For several years, the international shipping community has been abuzz with talk about how distributed ledger “blockchain” technology could be used to expedite and simplify the movement of goods through many different hands and regulatory regimes.

Many maritime industry insiders believed the shipping blockchain platform developed by IBM and Maersk, TradeLens, would be the panacea to many logistical issues related to supply chain documentation and transparency. However, after the early excitement related to the collaboration wore off, TradeLens initially struggled to pick up major shipping collaborators, partly due to the way the venture was set up. However, after announcing a restructured partnership, Maersk/IBM finally recruited two major marine cargo carriers, Mediterranean Shipping Company (MSC) and CMA-CGM and momentum has been moving full steam ever since with “more than 100 participants on the platform . . . [and the platform] processing over ten million discrete shipping events and thousands of documents each week.”

One U.S.-specific issue related to blockchain consortium technology is that the U.S. Shipping Act of 1984, as amended, prohibits carriers from cooperating on certain matters without the scrutiny of the U.S. Federal Maritime Commission (FMC). However, on December 23, 2019, the FMC published “The TradeLens Agreement” which “authorizes the parties to cooperate with respect to the provision of data to a blockchain-enabled, global trade digitized solution that will enable shippers, authorities and other stakeholders to exchange information on supply chain events and documents.” Current parties to the Agreement include CMA CGM S.A., Hapag-Lloyd AG, Maersk A/S, MSC Mediterranean Shipping Company S.A. and Ocean Network Express Ptd. Ltd. Although not parties to the Agreement, International Business Machines Corporation and Maersk GTD are the Agreement’s “platform providers.”

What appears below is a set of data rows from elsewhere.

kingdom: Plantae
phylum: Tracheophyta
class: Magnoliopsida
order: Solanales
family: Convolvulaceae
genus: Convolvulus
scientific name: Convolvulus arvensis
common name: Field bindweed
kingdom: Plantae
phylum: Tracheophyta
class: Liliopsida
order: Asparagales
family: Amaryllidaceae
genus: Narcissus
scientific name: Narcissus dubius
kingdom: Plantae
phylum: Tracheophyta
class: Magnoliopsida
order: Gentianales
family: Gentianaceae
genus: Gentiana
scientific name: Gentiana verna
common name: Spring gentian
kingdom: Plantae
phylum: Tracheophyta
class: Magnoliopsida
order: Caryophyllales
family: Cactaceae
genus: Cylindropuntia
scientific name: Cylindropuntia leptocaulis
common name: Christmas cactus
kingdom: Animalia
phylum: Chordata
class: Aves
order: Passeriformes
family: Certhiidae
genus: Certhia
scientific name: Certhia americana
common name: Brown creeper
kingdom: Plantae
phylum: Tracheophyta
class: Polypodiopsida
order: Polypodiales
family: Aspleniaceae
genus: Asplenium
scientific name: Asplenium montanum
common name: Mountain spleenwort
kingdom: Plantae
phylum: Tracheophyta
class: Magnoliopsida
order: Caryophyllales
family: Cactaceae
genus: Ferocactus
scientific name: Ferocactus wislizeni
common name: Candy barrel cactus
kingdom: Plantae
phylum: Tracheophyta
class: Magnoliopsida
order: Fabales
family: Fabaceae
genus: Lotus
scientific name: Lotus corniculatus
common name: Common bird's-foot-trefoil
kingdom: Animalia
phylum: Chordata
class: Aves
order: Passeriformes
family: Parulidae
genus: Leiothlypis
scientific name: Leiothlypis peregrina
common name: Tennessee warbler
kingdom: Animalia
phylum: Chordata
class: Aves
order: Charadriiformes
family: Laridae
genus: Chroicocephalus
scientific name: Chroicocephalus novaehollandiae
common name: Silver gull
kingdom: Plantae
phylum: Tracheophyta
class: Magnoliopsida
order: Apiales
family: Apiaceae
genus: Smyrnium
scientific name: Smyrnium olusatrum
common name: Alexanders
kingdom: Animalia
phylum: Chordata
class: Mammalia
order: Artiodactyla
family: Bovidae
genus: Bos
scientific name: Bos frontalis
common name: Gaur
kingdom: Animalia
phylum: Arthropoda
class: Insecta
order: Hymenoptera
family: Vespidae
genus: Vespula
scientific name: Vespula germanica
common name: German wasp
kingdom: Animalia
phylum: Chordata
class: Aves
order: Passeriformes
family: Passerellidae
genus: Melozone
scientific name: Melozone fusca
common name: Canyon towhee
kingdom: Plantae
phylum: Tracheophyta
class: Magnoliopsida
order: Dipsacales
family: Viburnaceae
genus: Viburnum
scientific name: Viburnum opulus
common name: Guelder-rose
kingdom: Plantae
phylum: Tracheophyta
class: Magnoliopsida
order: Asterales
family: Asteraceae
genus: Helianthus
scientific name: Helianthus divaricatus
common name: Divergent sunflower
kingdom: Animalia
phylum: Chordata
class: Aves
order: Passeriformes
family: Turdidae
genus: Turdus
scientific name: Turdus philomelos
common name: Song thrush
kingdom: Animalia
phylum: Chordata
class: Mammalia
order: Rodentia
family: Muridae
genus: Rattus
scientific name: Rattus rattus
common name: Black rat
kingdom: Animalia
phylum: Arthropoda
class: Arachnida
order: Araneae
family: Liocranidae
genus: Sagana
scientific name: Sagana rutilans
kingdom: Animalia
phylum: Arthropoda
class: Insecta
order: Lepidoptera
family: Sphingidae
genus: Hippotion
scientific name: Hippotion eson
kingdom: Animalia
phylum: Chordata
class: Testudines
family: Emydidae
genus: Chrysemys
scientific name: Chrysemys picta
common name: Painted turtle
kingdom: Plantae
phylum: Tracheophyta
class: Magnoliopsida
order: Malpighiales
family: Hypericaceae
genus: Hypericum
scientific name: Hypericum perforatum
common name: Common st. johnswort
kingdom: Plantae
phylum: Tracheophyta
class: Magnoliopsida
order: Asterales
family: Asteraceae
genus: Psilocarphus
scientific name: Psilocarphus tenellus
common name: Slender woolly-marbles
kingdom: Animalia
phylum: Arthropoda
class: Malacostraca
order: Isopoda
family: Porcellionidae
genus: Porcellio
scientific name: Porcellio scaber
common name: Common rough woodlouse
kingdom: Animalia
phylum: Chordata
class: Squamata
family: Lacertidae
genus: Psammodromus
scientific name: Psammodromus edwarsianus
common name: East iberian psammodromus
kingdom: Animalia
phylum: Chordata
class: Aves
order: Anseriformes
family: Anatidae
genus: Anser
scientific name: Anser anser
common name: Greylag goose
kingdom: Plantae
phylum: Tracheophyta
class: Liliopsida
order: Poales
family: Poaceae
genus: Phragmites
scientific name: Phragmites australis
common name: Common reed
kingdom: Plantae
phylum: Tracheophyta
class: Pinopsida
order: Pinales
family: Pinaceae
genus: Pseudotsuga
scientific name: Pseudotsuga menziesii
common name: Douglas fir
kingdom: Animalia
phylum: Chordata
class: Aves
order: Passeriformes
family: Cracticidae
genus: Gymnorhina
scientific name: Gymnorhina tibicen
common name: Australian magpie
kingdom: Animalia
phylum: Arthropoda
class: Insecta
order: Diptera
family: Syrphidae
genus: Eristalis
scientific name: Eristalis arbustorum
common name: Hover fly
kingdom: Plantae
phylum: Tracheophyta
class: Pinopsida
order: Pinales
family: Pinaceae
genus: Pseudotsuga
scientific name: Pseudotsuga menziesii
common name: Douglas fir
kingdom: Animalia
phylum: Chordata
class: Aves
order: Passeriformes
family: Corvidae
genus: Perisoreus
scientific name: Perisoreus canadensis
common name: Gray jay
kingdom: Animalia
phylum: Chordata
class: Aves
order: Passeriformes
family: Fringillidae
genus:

The Agreement envisions that the TradeLens blockchain platform shall be capable of “(i) providing application programming interfaces for the publication of and subscription to event data describing the physical progress of cargo through the supply chain and associated milestones, including events related to documents; (ii) storing documents in structured and unstructured form and sharing those documents with permissioned parties in the supply chain; and (iii) providing user interfaces and application programming interfaces for viewing event data, milestones, and documents, and managing users and access permission.”

Interested parties may submit comments to the FMC by January 13, 2020. The Agreement will become effective February 6, 2020, unless blocked by the FMC. The filing of the TradeLens Agreement with the FMC represents an important step forward for blockchain technology in international shipping, because it allows a group of prominent carriers and platform providers to work cooperatively toward implementation of the technology across multiple carrier platforms, achieving real economies of scale.